Nass & Wind n’en est pas à son premier projet éolien. Mais jusqu’à présent, ses implantations étaient terrestres. Depuis 2004, sa filiale, Nass & Wind Technologies a développé une dizaine de parcs éoliens en France (600 MgW), dont la première installation de ce type dans le Morbihan. Ce savoir-faire
a séduit Gaz de France qui a décidé en février dernier de faire l’acquisition de N & W Technologies.
23 sites potentiels en Bretagne
Nass & Wind préfère aujourd’hui plancher sur l’éolien maritime. Une nouvelle filiale, Nass & Wind Offshore, vient tout juste d’être créée à cette fin. « La réflexion remonte à 2004, explique Nathalie Le Meur, la chef d’entreprise. Nous avons identifié 23 sites susceptibles d’accueillir des parcs éoliens offshore au large de la Bretagne. Notre objectif, désormais, n’est pas de débarquer sur un secteur et d’imposer un projet aux populations et aux professionnels de la mer, mais de lancer des concertations pour que chacun puisse s’exprimer et, qu’ensemble, on définisse la zone la plus adaptée, la moins gênante et la moins onéreuse ». Le projet le plus avancé concerne la baie de Saint-Brieuc : « Les contacts ont été nombreux et l’étude d’impact a été lancée vendredi dernier. Notre projet aura un faible impact, de 1 à 1,5 %, sur la zone de pêche à la coquille ».

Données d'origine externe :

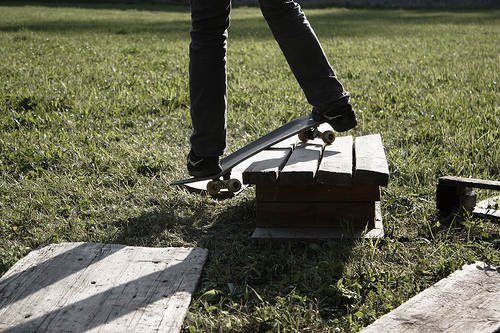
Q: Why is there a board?
A: Skating.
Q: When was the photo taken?
A: Daytime.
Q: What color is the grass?
A: Green.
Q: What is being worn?
A: Shoes.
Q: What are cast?
A: Shadows.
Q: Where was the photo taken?
A: At a park.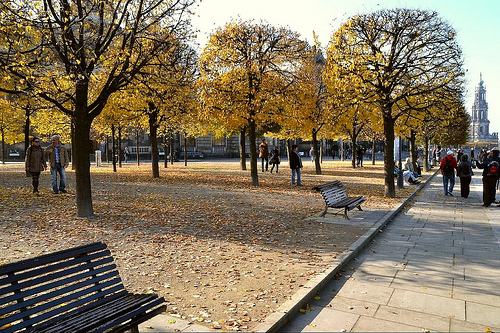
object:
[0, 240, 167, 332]
bench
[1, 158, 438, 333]
leaf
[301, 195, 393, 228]
base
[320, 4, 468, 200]
leaf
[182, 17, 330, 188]
leaf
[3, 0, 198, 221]
tree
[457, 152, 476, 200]
person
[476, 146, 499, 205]
person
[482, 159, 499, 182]
backpack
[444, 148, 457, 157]
hat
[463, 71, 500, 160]
building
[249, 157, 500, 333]
street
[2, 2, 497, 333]
park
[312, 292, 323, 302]
leaf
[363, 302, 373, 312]
leaf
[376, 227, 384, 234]
leaf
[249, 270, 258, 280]
leaf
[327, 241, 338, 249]
leaf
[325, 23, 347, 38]
leaf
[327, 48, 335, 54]
leaf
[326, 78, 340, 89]
leaf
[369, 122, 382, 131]
leaf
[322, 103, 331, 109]
leaf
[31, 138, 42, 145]
sunglasses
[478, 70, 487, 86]
top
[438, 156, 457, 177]
backpack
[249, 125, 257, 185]
trunk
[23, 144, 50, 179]
jacket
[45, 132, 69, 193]
man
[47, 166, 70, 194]
pants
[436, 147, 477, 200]
group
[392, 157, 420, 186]
person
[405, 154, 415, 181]
person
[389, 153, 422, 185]
group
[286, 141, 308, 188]
person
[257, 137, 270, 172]
person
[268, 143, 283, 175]
person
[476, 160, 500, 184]
jacket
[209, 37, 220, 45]
leaf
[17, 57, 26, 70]
leaf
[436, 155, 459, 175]
shirt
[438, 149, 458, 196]
man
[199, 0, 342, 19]
sky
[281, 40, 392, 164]
building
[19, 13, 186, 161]
building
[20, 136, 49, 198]
wife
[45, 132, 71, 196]
husband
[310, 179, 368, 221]
bench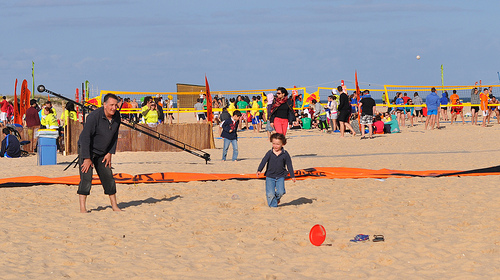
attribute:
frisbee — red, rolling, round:
[304, 222, 336, 259]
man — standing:
[58, 83, 139, 219]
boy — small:
[260, 132, 296, 208]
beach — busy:
[340, 145, 461, 163]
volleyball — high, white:
[414, 53, 424, 63]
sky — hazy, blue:
[58, 15, 434, 44]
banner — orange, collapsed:
[7, 168, 493, 184]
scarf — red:
[271, 93, 289, 106]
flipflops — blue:
[351, 229, 392, 248]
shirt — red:
[374, 120, 384, 130]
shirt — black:
[84, 103, 114, 144]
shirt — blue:
[3, 133, 21, 152]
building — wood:
[173, 77, 213, 111]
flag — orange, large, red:
[10, 81, 20, 129]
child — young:
[225, 110, 244, 166]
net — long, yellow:
[101, 90, 271, 113]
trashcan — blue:
[32, 127, 63, 168]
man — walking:
[337, 83, 354, 136]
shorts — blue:
[425, 108, 440, 117]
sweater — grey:
[81, 108, 126, 153]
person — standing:
[358, 87, 381, 139]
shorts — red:
[451, 109, 473, 115]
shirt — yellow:
[146, 111, 169, 123]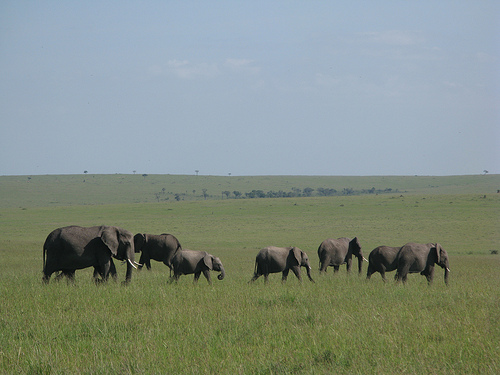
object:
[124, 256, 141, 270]
tusk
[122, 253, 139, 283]
trunks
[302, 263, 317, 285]
trunks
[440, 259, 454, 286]
trunks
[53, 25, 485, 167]
clouds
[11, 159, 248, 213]
hill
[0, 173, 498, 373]
field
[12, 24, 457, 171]
sky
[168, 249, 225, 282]
baby elephant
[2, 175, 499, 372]
grass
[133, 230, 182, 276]
elephant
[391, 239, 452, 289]
baby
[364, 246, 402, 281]
baby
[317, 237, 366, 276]
baby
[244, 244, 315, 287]
baby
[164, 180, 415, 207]
trees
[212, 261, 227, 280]
trunk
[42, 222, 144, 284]
adult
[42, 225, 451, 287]
herd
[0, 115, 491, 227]
background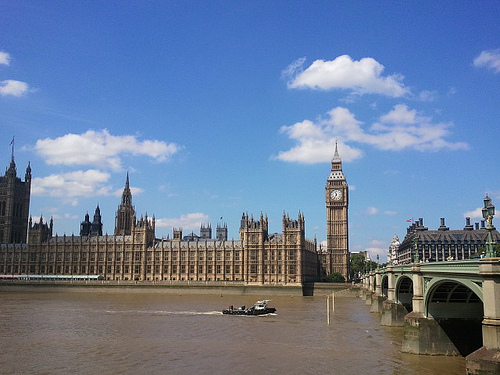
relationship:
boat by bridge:
[224, 301, 277, 318] [358, 216, 498, 374]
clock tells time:
[329, 190, 343, 203] [331, 189, 342, 200]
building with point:
[325, 137, 349, 281] [332, 137, 341, 159]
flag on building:
[9, 135, 15, 145] [0, 158, 33, 245]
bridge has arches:
[358, 216, 498, 374] [367, 276, 484, 346]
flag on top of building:
[219, 216, 223, 222] [216, 224, 228, 243]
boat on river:
[224, 301, 277, 318] [1, 282, 467, 374]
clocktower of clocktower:
[325, 137, 349, 281] [325, 137, 349, 281]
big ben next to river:
[325, 137, 349, 281] [1, 282, 467, 374]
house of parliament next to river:
[2, 139, 317, 282] [1, 282, 467, 374]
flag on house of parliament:
[9, 135, 15, 145] [2, 139, 317, 282]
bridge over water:
[358, 216, 498, 374] [1, 282, 467, 374]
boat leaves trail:
[224, 301, 277, 318] [83, 310, 223, 315]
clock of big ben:
[329, 190, 343, 203] [325, 137, 349, 281]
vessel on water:
[224, 301, 277, 318] [1, 282, 467, 374]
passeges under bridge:
[380, 279, 484, 362] [358, 216, 498, 374]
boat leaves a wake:
[224, 301, 277, 318] [105, 309, 224, 317]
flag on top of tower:
[9, 135, 15, 145] [0, 158, 33, 245]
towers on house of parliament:
[2, 159, 306, 237] [2, 159, 317, 282]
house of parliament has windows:
[2, 159, 317, 282] [2, 254, 296, 282]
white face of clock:
[329, 190, 343, 203] [329, 190, 343, 203]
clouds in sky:
[272, 55, 467, 164] [1, 1, 499, 264]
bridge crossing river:
[358, 216, 498, 374] [1, 282, 467, 374]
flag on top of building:
[9, 135, 15, 145] [0, 158, 33, 245]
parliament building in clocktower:
[2, 139, 317, 282] [325, 137, 349, 281]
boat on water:
[224, 301, 277, 318] [1, 282, 467, 374]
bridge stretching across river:
[358, 216, 498, 374] [1, 282, 467, 374]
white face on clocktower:
[329, 190, 343, 203] [325, 137, 349, 281]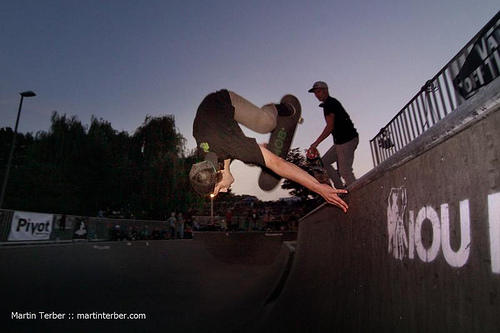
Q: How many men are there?
A: Two.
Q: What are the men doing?
A: Skateboarding.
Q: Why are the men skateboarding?
A: Recreation.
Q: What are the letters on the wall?
A: IOU.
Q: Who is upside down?
A: The closest skateboarder.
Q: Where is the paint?
A: Wall.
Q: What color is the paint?
A: White.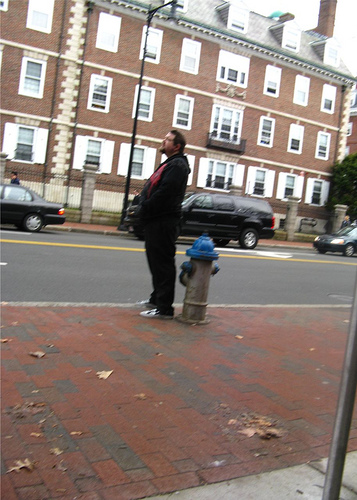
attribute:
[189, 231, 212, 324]
hydrant — blue, gray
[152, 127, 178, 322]
man — standing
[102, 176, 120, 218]
fence — metal, stone, black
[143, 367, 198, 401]
side walk — brick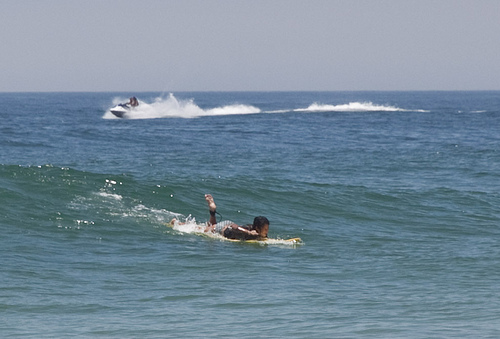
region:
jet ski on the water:
[90, 91, 187, 131]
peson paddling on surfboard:
[164, 185, 302, 265]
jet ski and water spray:
[98, 90, 398, 130]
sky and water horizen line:
[4, 11, 494, 102]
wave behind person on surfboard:
[12, 143, 315, 280]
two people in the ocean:
[93, 88, 309, 338]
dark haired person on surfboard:
[166, 189, 319, 257]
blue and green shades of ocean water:
[6, 97, 109, 329]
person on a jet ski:
[103, 92, 200, 127]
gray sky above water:
[5, 3, 494, 103]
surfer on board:
[184, 188, 276, 259]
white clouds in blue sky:
[22, 29, 80, 69]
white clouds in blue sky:
[118, 9, 159, 47]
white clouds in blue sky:
[61, 15, 108, 53]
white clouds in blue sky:
[217, 25, 255, 56]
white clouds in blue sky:
[305, 33, 349, 65]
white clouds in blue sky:
[431, 9, 485, 53]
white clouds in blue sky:
[258, 28, 298, 63]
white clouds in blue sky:
[138, 19, 188, 59]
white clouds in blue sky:
[307, 43, 361, 80]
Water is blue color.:
[261, 121, 489, 207]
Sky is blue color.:
[15, 15, 468, 74]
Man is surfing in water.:
[182, 182, 284, 252]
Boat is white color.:
[100, 85, 170, 121]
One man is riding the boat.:
[105, 87, 160, 127]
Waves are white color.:
[295, 90, 405, 120]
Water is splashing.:
[97, 87, 202, 122]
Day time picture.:
[15, 16, 477, 306]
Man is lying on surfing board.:
[173, 188, 293, 261]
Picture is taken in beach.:
[23, 23, 485, 320]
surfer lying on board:
[174, 181, 309, 268]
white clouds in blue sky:
[34, 22, 84, 57]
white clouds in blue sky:
[51, 9, 92, 57]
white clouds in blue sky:
[244, 31, 286, 65]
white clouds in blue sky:
[345, 1, 412, 48]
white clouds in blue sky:
[447, 21, 492, 78]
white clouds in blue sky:
[360, 38, 397, 65]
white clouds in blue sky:
[238, 16, 316, 58]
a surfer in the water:
[162, 185, 307, 252]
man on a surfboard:
[162, 185, 304, 252]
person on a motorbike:
[97, 88, 156, 123]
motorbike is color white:
[103, 100, 133, 122]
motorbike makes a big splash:
[96, 85, 210, 125]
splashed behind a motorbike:
[100, 86, 425, 122]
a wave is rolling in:
[6, 146, 488, 221]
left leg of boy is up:
[163, 183, 305, 251]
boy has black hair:
[238, 207, 279, 249]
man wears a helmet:
[119, 88, 144, 115]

Concertation ouverte dans le Morbihan
Pour le projet qui intéresse la côte sud, au large de Groix et de Belle-Île-en-Mer, la concertation commence sur le terrain. Nathalie Le Meur compte bien rencontrer tous les élus concernés, les associations de défense de l’environnement et les professionnels du monde maritime au cours des prochains mois. En l’état des technologies actuelles, un site éolien offshore représente une dizaine de machines de 40 m à 80 m de haut plantées (grâce à des pieux) dans le plateau continental jusqu’à 40 m de profondeur. Des éoliennes qui se situent de 10 à 20 km de la côte et qui sont reliées à une centrale continentale par un câble sous-marin. Nass & Wind veut aller encore plus loin dans ses projets. L’entreprise vise l’éolien flottant : « Nous nous sommes rapprochés de DCNS qui souhaite diversifier ses activités et de la société SAIPM-Sofresid. Un plateau de cinquante personnes travaille sur ce projet à Lorient. Les machines flottantes seront commercialisables au plus tôt en 2011 ».
1.000 emplois à terme
Dès que la recherche aura abouti - un dossier va être déposé au pôle Mer-Bretagne - une structure industrielle sera créée pour construire et assembler les machines. Nathalie Le Meur souhaiterait que le site de Lorient soit retenu. « Il faut réaménager les quais du Blavet, mais c’est faisable. Sinon nous irons à Brest. On peut imaginer que ce type d’activité créera, à terme, 1.000 emplois. Et ce n’est pas de la science-fiction ». Ce qui reste un rêve pour l’instant c’est d’installer des éoliennes flottantes très loin des côtes avec un stockage d’énergie sous forme d’hydrogène. Hydrogène que l’on pourra ramener à la côte dans des « ampoules » flottantes. A suivre.